Contudo, apesar do mau tempo, havia um clima animado na maior parte da marcha, que foi o ápice dos protestos menores promovidos ao redor da cidade. Houve uma grande manifestação liderada por jovens, organizada pelo grupo Fridays for Future, movimento internacional que surgiu da greve escolar de Greta Thunberg em 2018. Ela se dirigiu à multidão e descreveu a COP26 como “um fracasso”.
Na primeira semana da cúpula climática, houve novas promessas para combater o desmatamento e abandonar o uso do carvão. Pelo menos 105 países assinaram um acordo para reduzir as emissões de metano, potente gás do efeito estufa, em 30 por cento nesta década. As principais instituições financeiras anunciaram que mobilizariam trilhões de dólares para ajudar a mudar a economia global para uma energia mais limpa.
Ainda assim, especialistas observam que, para evitar os piores efeitos das mudanças climáticas, o aumento da temperatura precisa ser limitado a 1,5 ºC entre os tempos pré-industriais e o fim deste século. E esse objetivo não será alcançado, mesmo que todos os países cumpram suas promessas atuais.
Como muitos grupos ambientais, os manifestantes em Glasgow estavam céticos em relação às promessas, duvidando que fossem cumpridas e argumentando que, de qualquer maneira, não eram suficientes para resolver um problema global urgente.
Bel Burn, de 59 anos, profissional de saúde aposentada da Cumbria, no norte da Inglaterra, disse que estava protestando porque se opunha à agricultura intensiva, e descreveu como havia comprado oito hectares, nos quais planejava plantar 4.200 árvores. “Eles não foram longe o suficiente. Já haviam acordado muitas dessas coisas antes; por que acreditaríamos que seria diferente desta vez?”, comentou, referindo-se aos líderes globais.

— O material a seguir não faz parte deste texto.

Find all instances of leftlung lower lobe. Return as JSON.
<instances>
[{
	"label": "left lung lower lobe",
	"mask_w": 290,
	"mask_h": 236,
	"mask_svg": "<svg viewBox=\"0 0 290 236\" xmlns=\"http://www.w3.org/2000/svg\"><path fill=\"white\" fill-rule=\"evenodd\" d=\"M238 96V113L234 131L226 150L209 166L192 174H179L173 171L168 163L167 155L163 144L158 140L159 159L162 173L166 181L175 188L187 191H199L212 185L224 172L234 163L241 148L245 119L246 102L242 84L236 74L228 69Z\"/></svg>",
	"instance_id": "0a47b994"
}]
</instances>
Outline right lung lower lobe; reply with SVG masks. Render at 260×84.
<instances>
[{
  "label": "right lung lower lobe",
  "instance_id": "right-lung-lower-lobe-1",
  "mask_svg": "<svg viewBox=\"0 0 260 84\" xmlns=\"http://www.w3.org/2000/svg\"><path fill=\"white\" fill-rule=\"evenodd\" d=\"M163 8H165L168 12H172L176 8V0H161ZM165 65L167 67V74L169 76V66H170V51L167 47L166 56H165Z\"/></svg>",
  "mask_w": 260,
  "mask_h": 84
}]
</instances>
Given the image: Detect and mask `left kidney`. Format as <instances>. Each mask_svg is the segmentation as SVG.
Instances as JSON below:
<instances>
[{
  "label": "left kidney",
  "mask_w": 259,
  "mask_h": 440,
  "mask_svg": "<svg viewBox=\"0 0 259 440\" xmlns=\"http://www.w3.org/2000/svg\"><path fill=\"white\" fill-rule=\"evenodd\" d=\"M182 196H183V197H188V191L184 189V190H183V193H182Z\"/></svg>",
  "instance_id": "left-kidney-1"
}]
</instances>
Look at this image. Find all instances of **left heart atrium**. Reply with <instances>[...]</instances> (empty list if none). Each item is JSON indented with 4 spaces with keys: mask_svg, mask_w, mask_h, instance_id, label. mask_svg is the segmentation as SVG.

Stuart Graham, funcionário de sindicato em Glasgow e membro da Coalizão COP26 que organizou os protestos, afirmou esperar que a marcha reforce as campanhas pelo transporte público gratuito e por um enorme programa para isolar e melhorar a oferta habitacional da cidade. “É fundamental que tenhamos uma sociedade civil com uma voz poderosa para responsabilizar esses líderes.”
Os organizadores argumentam que a desconcertante gama de grupos com diferentes agendas está unida por um compromisso comum, que chamam de justiça climática.
Katia Penha, uma das ativistas, que faz parte de uma comunidade quilombola, grupo de moradores negros rurais do Brasil, contou que sua comunidade foi afetada pela mineração e quer que seus desafios sejam reconhecidos ao lado de comunidades indígenas que são desproporcionalmente impactadas. “Viemos aqui para dizer ao mundo: sem nós – o povo quilombola no Brasil –, não é possível ter um debate sobre as mudanças climáticas”, declarou ela, mencionando como uma barragem rompida em 2015 em Mariana, no Brasil, matou quilombolas e aniquilou comunidades.
Em outros lugares, ativistas veganos carregavam balões de uma vaca e uma galinha com a mensagem: “Obrigado por não nos comer”. Em uma encosta, um grupo escreveu “Amazônia para sempre” com tiras de pano acima da imagem de uma borboleta, chamando a atenção para a destruição da floresta.
Ismail, a professora da Goldsmiths, disse que a questão para o movimento de protesto era se ele poderia estender sua influência ao se unir a sindicatos e persuadir trabalhadores a usar a ameaça de greve para levar adiante uma agenda coerente. Mas frisou que já havia progressos. “O movimento de protesto é a única coisa que vai mudar a situação. Se não houver pressão, não haverá mudança.”